Singular Solutions to Certain Equations in the Physical Sciences

0071858 Zheng It is proposed to study some nonlinear partial differential equations from fluid dynamics and liquid crystal physics. These equations are the laws of motion of their respective physics. The turbulent nature and/or defects in the materials make the solutions of the equations singular, unstable, and hard to calculate. It is planned to use advanced analytical tools to study the structures of the singular solutions. In the case of the liquid crystal wave equation, for example, the plan is to study it as one of the simplest examples of nonlinear generalizations of the basic linear wave equation. It can be seen from its elegant form that there will be many applications of the equation in the future. Singularities of its solutions have been shown to exist recently by the principal investigator and his collaborators. It is these singularities that block the establishment of a general theory of existence, uniqueness, and stability of solutions.
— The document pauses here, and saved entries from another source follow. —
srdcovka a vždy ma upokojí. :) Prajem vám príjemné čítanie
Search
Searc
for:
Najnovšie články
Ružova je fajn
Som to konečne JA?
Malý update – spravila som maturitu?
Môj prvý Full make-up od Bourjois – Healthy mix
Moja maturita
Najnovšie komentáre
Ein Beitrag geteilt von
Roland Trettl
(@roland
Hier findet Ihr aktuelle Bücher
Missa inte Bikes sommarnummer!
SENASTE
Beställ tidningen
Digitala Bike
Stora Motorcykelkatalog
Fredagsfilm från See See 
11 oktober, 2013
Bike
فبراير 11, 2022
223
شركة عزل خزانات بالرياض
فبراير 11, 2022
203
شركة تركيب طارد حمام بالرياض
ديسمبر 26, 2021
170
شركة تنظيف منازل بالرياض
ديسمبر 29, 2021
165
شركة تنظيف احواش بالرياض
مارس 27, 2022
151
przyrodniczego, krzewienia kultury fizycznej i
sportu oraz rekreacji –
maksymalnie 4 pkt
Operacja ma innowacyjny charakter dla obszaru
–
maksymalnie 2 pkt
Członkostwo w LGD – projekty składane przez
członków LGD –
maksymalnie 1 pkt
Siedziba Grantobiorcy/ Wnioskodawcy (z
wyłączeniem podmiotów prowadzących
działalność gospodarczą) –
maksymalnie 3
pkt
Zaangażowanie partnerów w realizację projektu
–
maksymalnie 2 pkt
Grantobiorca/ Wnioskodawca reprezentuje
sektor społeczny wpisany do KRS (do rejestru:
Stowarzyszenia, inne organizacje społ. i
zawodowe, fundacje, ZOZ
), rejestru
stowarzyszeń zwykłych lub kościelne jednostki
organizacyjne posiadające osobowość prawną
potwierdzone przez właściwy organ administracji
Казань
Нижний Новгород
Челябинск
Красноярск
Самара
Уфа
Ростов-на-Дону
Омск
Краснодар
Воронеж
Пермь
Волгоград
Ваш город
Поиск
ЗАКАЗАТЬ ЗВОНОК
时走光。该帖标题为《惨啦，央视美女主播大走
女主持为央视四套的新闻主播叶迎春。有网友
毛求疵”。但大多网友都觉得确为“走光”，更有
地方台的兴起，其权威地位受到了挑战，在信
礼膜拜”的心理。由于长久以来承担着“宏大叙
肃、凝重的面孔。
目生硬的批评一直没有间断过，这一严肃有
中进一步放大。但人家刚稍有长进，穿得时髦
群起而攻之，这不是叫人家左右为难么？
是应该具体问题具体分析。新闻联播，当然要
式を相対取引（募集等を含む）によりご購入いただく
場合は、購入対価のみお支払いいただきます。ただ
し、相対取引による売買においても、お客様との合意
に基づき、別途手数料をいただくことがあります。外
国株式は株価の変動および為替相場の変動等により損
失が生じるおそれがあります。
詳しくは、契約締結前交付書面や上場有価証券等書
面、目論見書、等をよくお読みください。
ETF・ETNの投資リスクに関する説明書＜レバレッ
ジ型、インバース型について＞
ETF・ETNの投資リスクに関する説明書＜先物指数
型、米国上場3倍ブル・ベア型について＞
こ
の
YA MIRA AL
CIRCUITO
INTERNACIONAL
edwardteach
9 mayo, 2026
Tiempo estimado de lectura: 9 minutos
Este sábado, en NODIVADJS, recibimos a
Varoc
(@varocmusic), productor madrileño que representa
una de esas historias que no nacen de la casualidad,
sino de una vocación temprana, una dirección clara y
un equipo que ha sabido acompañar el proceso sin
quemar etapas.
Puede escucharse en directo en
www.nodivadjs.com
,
It is planned to do detailed estimates and analysis on the singularities and improve current compactness arguments to form an existence theory of solutions. The result of the investigation will be a clear understanding of the worst possible solutions, and thereby quantify our knowledge of the physics and offer guidance in numerical computations of general solutions. The research will involve the study of some applied mathematical problems in the fields of fluid dynamics (which includes motion of the air and water) and liquid crystal physics in material science. Scientists and engineers have used mathematical equations, called partial differential equations, to model the motions. The turbulent nature and/or defects in the materials show up in the form of singularities and instabilities in the solutions of the equations. It is these singularities and instabilities that often spoil accurate numerical computations of the solutions. It is planned to use the state of the art analytical tools to study the structures of the singular solutions. In the case of a compressible gas such as air, for example, the principal investigator plans to isolate typical singularities (hurricanes, tornadoes, shocks, etc.) and investigate their individual structures. The result of the investigation will be a clear understanding of the worst possible solutions, and thereby quantify our knowledge of the physics and offer guidance in high-performance numerical computations of general solutions.